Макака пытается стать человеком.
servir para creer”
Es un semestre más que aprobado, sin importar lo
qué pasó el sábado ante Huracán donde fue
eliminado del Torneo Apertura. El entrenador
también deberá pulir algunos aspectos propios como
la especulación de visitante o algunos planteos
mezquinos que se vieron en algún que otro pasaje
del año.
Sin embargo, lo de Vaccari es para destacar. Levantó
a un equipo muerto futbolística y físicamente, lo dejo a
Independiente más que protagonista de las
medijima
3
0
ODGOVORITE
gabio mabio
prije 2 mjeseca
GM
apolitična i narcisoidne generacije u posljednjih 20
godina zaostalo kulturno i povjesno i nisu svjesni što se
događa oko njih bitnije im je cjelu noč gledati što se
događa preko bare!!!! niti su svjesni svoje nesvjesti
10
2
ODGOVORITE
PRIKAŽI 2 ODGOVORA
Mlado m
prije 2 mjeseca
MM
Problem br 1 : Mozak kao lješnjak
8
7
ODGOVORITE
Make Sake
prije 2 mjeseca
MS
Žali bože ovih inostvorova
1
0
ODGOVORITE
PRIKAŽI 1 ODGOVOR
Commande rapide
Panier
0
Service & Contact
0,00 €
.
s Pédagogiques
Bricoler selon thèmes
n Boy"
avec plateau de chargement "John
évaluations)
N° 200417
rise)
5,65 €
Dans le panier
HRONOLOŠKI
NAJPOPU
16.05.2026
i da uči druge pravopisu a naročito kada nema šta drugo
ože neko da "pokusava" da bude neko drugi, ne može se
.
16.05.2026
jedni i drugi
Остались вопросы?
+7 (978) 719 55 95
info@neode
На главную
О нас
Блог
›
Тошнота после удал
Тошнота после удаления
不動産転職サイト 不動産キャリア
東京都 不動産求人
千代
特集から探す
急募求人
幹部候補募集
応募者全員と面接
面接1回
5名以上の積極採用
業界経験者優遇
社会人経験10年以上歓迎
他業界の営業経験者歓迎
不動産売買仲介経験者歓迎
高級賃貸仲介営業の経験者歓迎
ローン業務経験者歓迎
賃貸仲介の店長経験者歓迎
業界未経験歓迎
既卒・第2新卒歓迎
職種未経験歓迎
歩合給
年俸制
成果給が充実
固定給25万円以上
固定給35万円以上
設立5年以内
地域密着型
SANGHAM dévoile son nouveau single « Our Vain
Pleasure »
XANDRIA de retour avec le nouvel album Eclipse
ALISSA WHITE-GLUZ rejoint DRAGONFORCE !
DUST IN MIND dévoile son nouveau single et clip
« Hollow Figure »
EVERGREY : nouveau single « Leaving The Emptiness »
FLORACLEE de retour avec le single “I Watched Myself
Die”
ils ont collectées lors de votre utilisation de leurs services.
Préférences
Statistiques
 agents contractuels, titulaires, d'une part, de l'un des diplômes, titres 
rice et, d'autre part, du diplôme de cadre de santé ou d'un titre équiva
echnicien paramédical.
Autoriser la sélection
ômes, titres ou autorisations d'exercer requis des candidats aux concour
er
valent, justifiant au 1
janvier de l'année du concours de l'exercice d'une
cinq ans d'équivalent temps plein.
:::::
Reproduce the listing above character for character.

Response area |
Макака пытается стать человеком.
servir para creer”
Es un semestre más que aprobado, sin importar lo
qué pasó el sábado ante Huracán donde fue
eliminado del Torneo Apertura. El entrenador
también deberá pulir algunos aspectos propios como
la especulación de visitante o algunos planteos
mezquinos que se vieron en algún que otro pasaje
del año.
Sin embargo, lo de Vaccari es para destacar. Levantó
a un equipo muerto futbolística y físicamente, lo dejo a
Independiente más que protagonista de las
medijima
3
0
ODGOVORITE
gabio mabio
prije 2 mjeseca
GM
apolitična i narcisoidne generacije u posljednjih 20
godina zaostalo kulturno i povjesno i nisu svjesni što se
događa oko njih bitnije im je cjelu noč gledati što se
događa preko bare!!!! niti su svjesni svoje nesvjesti
10
2
ODGOVORITE
PRIKAŽI 2 ODGOVORA
Mlado m
prije 2 mjeseca
MM
Problem br 1 : Mozak kao lješnjak
8
7
ODGOVORITE
Make Sake
prije 2 mjeseca
MS
Žali bože ovih inostvorova
1
0
ODGOVORITE
PRIKAŽI 1 ODGOVOR
Commande rapide
Panier
0
Service & Contact
0,00 €
.
s Pédagogiques
Bricoler selon thèmes
n Boy"
avec plateau de chargement "John
évaluations)
N° 200417
rise)
5,65 €
Dans le panier
HRONOLOŠKI
NAJPOPU
16.05.2026
i da uči druge pravopisu a naročito kada nema šta drugo
ože neko da "pokusava" da bude neko drugi, ne može se
.
16.05.2026
jedni i drugi
Остались вопросы?
+7 (978) 719 55 95
info@neode
На главную
О нас
Блог
›
Тошнота после удал
Тошнота после удаления
不動産転職サイト 不動産キャリア
東京都 不動産求人
千代
特集から探す
急募求人
幹部候補募集
応募者全員と面接
面接1回
5名以上の積極採用
業界経験者優遇
社会人経験10年以上歓迎
他業界の営業経験者歓迎
不動産売買仲介経験者歓迎
高級賃貸仲介営業の経験者歓迎
ローン業務経験者歓迎
賃貸仲介の店長経験者歓迎
業界未経験歓迎
既卒・第2新卒歓迎
職種未経験歓迎
歩合給
年俸制
成果給が充実
固定給25万円以上
固定給35万円以上
設立5年以内
地域密着型
SANGHAM dévoile son nouveau single « Our Vain
Pleasure »
XANDRIA de retour avec le nouvel album Eclipse
ALISSA WHITE-GLUZ rejoint DRAGONFORCE !
DUST IN MIND dévoile son nouveau single et clip
« Hollow Figure »
EVERGREY : nouveau single « Leaving The Emptiness »
FLORACLEE de retour avec le single “I Watched Myself
Die”
ils ont collectées lors de votre utilisation de leurs services.
Préférences
Statistiques
 agents contractuels, titulaires, d'une part, de l'un des diplômes, titres 
rice et, d'autre part, du diplôme de cadre de santé ou d'un titre équiva
echnicien paramédical.
Autoriser la sélection
ômes, titres ou autorisations d'exercer requis des candidats aux concour
er
valent, justifiant au 1
janvier de l'année du concours de l'exercice d'une
cinq ans d'équivalent temps plein.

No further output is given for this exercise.